Report: Kreislaufwirtschaft ist in der Bauwirtschaft auch abseits von Styropor ein großes Thema. Auch die Porr beschäftigt sich intensiv mit dem Thema. Wie groß sind aus Ihrer Sicht die Fortschritte?
Vocinkic: Die Porr spielt seit vielen Jahren eine aktive Rolle bei der Realisierung einer echten Kreislaufwirtschaft am Bau. Mit der Porr Umwelttechnik haben wir ein eigenes Unternehmen, das sich dem Thema widmet. Bei uns wird keine Tonne Beton entsorgt, das wird alles aufbereitet und wiederverwendet. Dasselbe gilt für Ziegel. Recycelte Ziegel werden als Ziegelsplitt für die Dachbegrünung verwendet. Wir haben eine eigene Recyclinganlage in Himberg und alles, was da rein geht, muss auch wieder raus gehen. Wir sind jetzt bald soweit, dass wir so gut wie alles tatsächlich wiederverwerten können.

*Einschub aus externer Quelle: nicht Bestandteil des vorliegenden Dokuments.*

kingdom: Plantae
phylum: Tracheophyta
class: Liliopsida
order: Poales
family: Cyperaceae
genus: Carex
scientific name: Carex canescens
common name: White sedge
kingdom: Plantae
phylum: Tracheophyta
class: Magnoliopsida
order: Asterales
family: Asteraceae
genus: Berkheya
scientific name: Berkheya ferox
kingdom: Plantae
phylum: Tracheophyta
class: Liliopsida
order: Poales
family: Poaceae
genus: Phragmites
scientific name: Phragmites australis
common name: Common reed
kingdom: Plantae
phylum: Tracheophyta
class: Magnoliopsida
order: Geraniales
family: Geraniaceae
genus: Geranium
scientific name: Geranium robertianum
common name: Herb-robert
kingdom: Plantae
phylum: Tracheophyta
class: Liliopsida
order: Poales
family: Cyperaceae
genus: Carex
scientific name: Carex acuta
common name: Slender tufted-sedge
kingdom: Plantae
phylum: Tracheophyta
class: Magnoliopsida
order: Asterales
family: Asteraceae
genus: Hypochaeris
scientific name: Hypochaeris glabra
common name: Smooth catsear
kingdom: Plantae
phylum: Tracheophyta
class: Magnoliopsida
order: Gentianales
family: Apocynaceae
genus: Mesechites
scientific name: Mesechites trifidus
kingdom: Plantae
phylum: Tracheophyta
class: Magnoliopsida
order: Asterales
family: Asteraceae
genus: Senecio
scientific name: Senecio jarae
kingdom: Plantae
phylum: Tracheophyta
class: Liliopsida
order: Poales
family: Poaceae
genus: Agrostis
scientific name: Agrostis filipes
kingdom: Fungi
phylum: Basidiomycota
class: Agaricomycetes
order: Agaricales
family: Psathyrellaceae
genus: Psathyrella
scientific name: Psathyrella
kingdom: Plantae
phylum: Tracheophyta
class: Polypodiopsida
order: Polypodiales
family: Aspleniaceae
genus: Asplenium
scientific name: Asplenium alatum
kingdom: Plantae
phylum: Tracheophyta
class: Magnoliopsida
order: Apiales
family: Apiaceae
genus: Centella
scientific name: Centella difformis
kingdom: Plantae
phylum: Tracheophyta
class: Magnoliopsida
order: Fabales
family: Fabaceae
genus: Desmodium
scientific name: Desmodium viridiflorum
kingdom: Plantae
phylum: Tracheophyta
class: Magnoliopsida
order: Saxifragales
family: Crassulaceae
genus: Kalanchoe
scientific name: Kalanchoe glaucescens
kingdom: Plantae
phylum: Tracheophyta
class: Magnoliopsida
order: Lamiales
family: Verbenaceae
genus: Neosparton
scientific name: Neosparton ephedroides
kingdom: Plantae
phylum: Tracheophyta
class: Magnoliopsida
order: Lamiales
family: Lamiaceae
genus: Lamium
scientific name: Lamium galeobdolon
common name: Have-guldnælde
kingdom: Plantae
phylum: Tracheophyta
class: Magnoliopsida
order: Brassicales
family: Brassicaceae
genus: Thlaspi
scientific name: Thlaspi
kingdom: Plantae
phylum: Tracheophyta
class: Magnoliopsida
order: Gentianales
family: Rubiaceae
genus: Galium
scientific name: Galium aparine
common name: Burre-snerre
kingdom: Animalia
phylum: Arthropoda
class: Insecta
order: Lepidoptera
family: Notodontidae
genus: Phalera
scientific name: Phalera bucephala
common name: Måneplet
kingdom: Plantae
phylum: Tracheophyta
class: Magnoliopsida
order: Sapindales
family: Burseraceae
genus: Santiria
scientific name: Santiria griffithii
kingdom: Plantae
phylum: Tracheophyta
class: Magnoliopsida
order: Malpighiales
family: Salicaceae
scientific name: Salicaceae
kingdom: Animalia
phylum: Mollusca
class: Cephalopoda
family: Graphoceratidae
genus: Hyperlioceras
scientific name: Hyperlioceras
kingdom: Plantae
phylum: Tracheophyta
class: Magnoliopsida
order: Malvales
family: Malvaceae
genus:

Report: Bleiben wir kurz beim Ziegel. Da sind seit einiger Zeit mit Mineralwolle gefüllte Ziegel am Markt. Ist das aus Sicht der Recyclingwirtschaft nicht ein Rückschritt in Bezug auf die sortenreine Trennung?
Vocinkic: Natürlich wird die Trennung schwieriger. Das gilt aber auch für Holzhäuser mit Kleber, Dämmung, Folien und Gipskarton. Natürlich ist das schwieriger zu trennen als ein altes Wiener Zinshaus aus Ziegel und Putz. Aber das Bauen ändert sich, da müssen auch die Recyclingmethoden angepasst werden. Deshalb gibt es auch Projekte wie EPSolutely. Die Porr verfügt schon jetzt über die einzige Anlage in Österreich, die Problemstoffe wie Mineralwolle oder Fasern trennen und aufbereiten kann.
Report: Hinter all dem steckt der Lebenszyklusgedanke. Wird diesem Thema aus Ihrer Sicht in Österreich heute genug Aufmerksamkeit geschenkt oder stehen nach wie vor die Errichtung und der Betrieb im Fokus?
Vocinkic: Es wird zwar mehr und mehr in diese Richtung gedacht, es gibt aber viel Luft nach oben. Es wird aber auch eine gewisse Form von Druck brauchen. Je stärker das Recycling etwa bei einem Bauträgerwettbewerb bewertet wird, desto mehr Gedanken werden sich die Unternehmen darüber machen. Wird es nicht oder gering bewertet, dann läuft es nebenher. Wir dürfen aber nicht vergessen, dass am Ende des Tages zählt, dass das, was wir errichten, auch leistbar ist. Die grünste Wohnung bringt nichts, wenn sie sich niemand leisten kann.
Wir wissen aber, dass wir unseren Planeten nicht verdrecken dürfen und dass Rohstoffe knapp werden. Es ist nicht die Frage, ob das passiert, sondern wann. Deshalb müssen wir jetzt alle Anstrengungen unternehmen, um die richtigen Lösungen zu finden.